Page extract:
☆ ☆ ☆ ☆ ☆
AZD3965 is a drug which specifically blocks monocarboxylate transporter 1 (MCT1), a protein involved in the transport of lactate (a by-product of glycolysis).  By blocking MCT1, it is hoped that lactate would accumulate within the cells leading to the cellular contents, becoming acidic and toxic to the cancer cells.  To investigate this theory, the CEP group tested AZD3965 in several models of SCLC and showed a good response when SCLC was found to have low levels of oxygen (i.e. was hypoxic) and did not express a different transporter (MCT4) – a situation which was found in 21% of patient samples.  To confirm these findings, MCT4 levels were increased in SCLC cell lines which resulted in increased resistance to AZD3965, whereas decreasing the levels of MCT4 resulted in increased sensitivity in previously resistant cell lines.  During the study, it was also demonstrated that AZD3965 did not induce cancer cell death via either the apoptotic or the autophagic pathways but most likely acted to induce necrosis.
☆ ☆ ☆ ☆ ☆
Your tasks:
1 > Using the AZD3965 passage, explain in one to three sentences why blocking MCT1 is expected to harm cancer cells.
2 > Please list every cell death pathway or process named in the AZD3965 passage.
3 > Summarize the AZD3965 passage in two sentences.
The material after this passage is not needed for any of the tasks.
☆ ☆ ☆ ☆ ☆
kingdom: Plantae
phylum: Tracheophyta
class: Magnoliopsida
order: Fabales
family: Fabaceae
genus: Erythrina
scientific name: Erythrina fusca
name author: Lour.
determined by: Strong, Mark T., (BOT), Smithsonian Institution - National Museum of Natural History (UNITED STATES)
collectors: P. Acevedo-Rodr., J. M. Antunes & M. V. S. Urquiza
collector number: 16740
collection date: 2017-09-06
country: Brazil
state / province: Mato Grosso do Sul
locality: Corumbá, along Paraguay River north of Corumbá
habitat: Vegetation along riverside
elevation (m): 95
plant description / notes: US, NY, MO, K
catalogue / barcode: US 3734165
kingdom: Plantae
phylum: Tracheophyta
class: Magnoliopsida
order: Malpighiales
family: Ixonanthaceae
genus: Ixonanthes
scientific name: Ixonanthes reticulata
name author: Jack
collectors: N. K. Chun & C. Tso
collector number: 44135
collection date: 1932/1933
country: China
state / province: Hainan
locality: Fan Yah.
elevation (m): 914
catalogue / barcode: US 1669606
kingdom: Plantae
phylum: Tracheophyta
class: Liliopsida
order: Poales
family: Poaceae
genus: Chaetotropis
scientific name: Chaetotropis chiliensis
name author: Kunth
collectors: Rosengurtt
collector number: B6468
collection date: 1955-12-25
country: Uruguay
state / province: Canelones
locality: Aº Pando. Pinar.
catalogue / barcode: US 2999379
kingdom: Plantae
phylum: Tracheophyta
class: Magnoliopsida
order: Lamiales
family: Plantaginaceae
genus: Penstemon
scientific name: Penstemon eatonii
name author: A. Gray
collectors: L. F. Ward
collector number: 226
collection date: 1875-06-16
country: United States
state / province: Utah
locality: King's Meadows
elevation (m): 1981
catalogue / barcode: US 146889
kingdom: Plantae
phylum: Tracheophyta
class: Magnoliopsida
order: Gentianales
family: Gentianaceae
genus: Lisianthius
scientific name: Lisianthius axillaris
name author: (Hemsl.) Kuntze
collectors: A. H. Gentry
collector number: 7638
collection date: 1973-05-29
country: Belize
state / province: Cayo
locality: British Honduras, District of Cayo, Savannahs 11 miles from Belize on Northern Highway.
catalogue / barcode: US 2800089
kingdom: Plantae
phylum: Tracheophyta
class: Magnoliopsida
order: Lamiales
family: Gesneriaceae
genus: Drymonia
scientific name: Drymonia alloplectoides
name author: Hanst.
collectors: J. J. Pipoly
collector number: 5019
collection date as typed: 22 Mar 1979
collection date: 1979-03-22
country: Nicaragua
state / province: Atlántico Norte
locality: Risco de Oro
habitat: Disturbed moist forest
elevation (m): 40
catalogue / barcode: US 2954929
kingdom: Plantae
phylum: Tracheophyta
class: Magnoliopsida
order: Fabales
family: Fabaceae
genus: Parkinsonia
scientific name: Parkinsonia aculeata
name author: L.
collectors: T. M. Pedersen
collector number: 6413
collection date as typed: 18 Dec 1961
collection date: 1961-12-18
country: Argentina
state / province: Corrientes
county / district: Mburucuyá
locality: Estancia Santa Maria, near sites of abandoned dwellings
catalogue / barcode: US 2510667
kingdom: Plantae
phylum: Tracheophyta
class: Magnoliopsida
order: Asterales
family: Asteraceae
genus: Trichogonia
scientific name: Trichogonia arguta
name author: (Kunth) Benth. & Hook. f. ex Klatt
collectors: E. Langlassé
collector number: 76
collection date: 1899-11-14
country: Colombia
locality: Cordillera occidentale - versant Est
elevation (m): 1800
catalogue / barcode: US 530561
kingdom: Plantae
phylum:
☆ ☆ ☆ ☆ ☆
Solution set:
1 > MCT1 transports lactate, a by-product of glycolysis. Blocking it is hoped to make lactate build up inside the cells, so that the cellular contents become acidic and toxic to the cancer cells.

2 >
- The apoptotic pathway
- The autophagic pathway
- Necrosis

3 > AZD3965 blocks the lactate transporter MCT1, and the CEP group found that it worked well in SCLC models that were hypoxic and did not express MCT4, a situation seen in 21% of patient samples. Raising MCT4 levels increased resistance to the drug, while lowering them increased sensitivity, and the drug most likely killed cells through necrosis rather than through apoptotic or autophagic pathways.